瞬間與永恆

在絕望之巔 E·M·齊奧朗 第1頁,共1頁

永恆只能被理解為主觀經驗。它不能被客觀地設想,因為人的時間有限性,使他無法把無限當作一個不受限制的時間程式的概念去把握。因此,對永恆的體驗取決於主觀感受的強度,而通向永恆的途徑是對暫時性的超越。人們必須與時間作艱苦的鬥爭,才能—一旦克服了瞬間連續不斷的妄念—

徹底地生活在進入永恆的一瞬間。瞬間如何變成通往永恆的大門?瞬間的不充分性和相對性產生了成為永恆的感覺:那些對暫時性抱有敏銳意識的人,每一刻都在想著下一刻。

只有在沒有連續性的情況下—如果一個人完全和絕對地生活在瞬間之中—才能到達永恆。對永恆的每一次體驗都預示著一次飛躍和轉變,而能夠實現對永恆的幸福沉思所必需的那種緊張感的人,少之又少。重要的不是沉思的長度,而是沉思的強度。恢復正常無損於這種充實體驗的豐富性。另一方面,這種沉思發生的頻率也很重要:只有通過頻繁的重複,才能體驗到永恆的陶醉感,體驗到它那明亮的、超出塵世的樂趣。通過把瞬間從它的連續中分離出來,你在主觀上為它賦予了一個絕對的價值。從永恆的角度來看,時間,還有它那一長串單獨的瞬間,就算不是虛幻的,也是無足輕重的。

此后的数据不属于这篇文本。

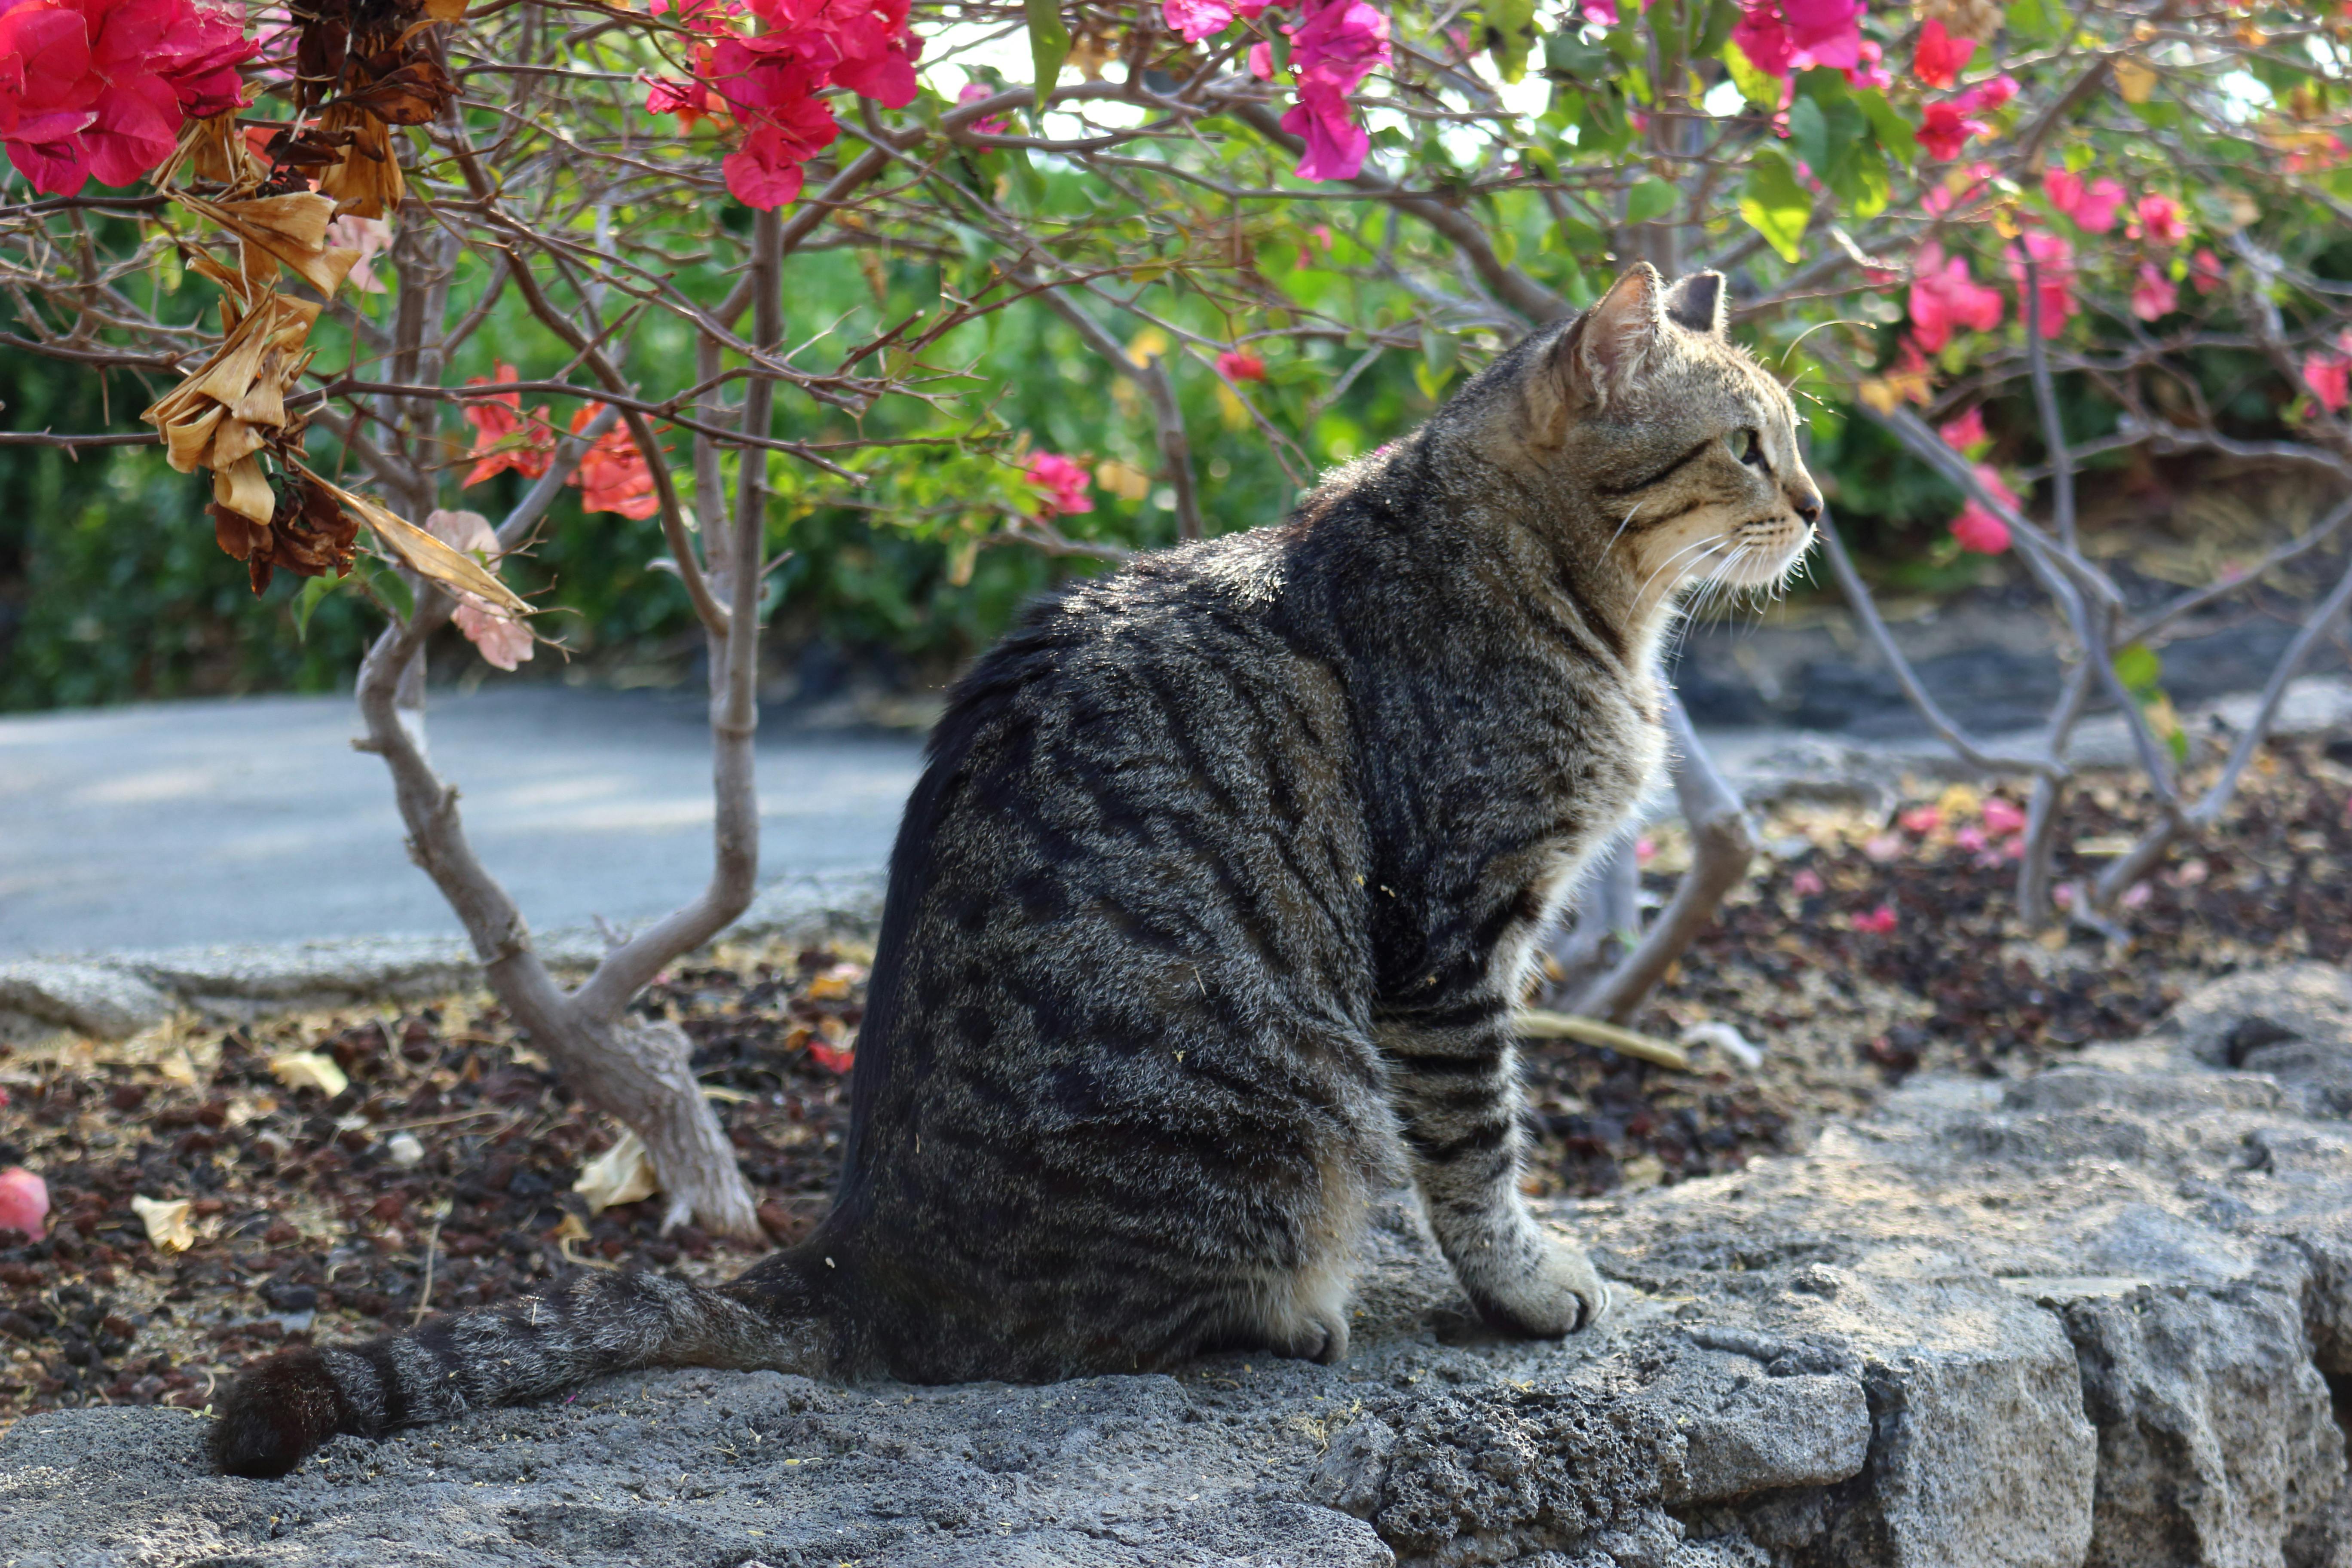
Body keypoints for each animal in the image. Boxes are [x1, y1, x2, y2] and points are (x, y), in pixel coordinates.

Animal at [211, 263, 1816, 1476]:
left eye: (1798, 436)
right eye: (1749, 441)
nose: (1815, 506)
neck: (1575, 594)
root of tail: (856, 1252)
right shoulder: (1449, 934)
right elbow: (1479, 1150)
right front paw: (1529, 1284)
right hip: (1292, 1128)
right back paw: (1294, 1312)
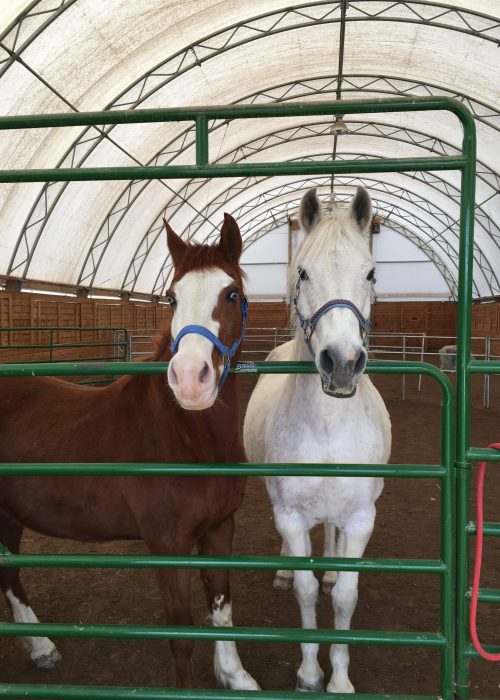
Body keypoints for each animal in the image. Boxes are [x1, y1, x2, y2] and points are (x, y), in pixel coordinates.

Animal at [0, 214, 259, 691]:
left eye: (232, 294)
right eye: (173, 297)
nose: (190, 379)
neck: (184, 435)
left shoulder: (220, 529)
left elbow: (222, 606)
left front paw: (235, 676)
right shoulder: (167, 545)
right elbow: (181, 636)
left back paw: (41, 647)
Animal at [243, 186, 391, 694]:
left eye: (371, 272)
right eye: (303, 272)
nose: (341, 363)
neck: (328, 427)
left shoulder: (363, 518)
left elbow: (345, 594)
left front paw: (340, 679)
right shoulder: (289, 512)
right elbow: (306, 592)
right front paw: (310, 673)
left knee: (330, 534)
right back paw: (287, 569)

在永恆之中,沒有希望或遺憾。活在每一個瞬間本身就是為了擺脫品味和分類的相對性,擺脫時間將我們禁錮其中的內在性。如果沒有在時間中同步的生命,就不可能有內在的生命:沒有了暫時性,生命就會失去它的戲劇特徵。生命越是緊張,它的時間就越是顯而易見。此外,生命包含著大量的方向、目標和意圖,這些目標和意圖只有在時間中才能實現。在談論生命時,你說的是瞬間;在談論永恆時,你說的是瞬間。對永恆的體驗是生命的空虛,是對時間的征服,是對生命那些瞬間的勝利。那些對永恆有著與生俱來的沉思意識的人—像我們一樣不受暫時性的汙染,比如某些東方文化中的人—對我們征服時間的戲劇性鬥爭一無所知。但對我們來說,對永恆的沉思是征服的幻覺和奇特的樂趣的來源。人不能像愛女人、命運或絕望那樣去愛永恆,因為在對永恆的愛中,存在著星光的寧靜流露出來的吸引力。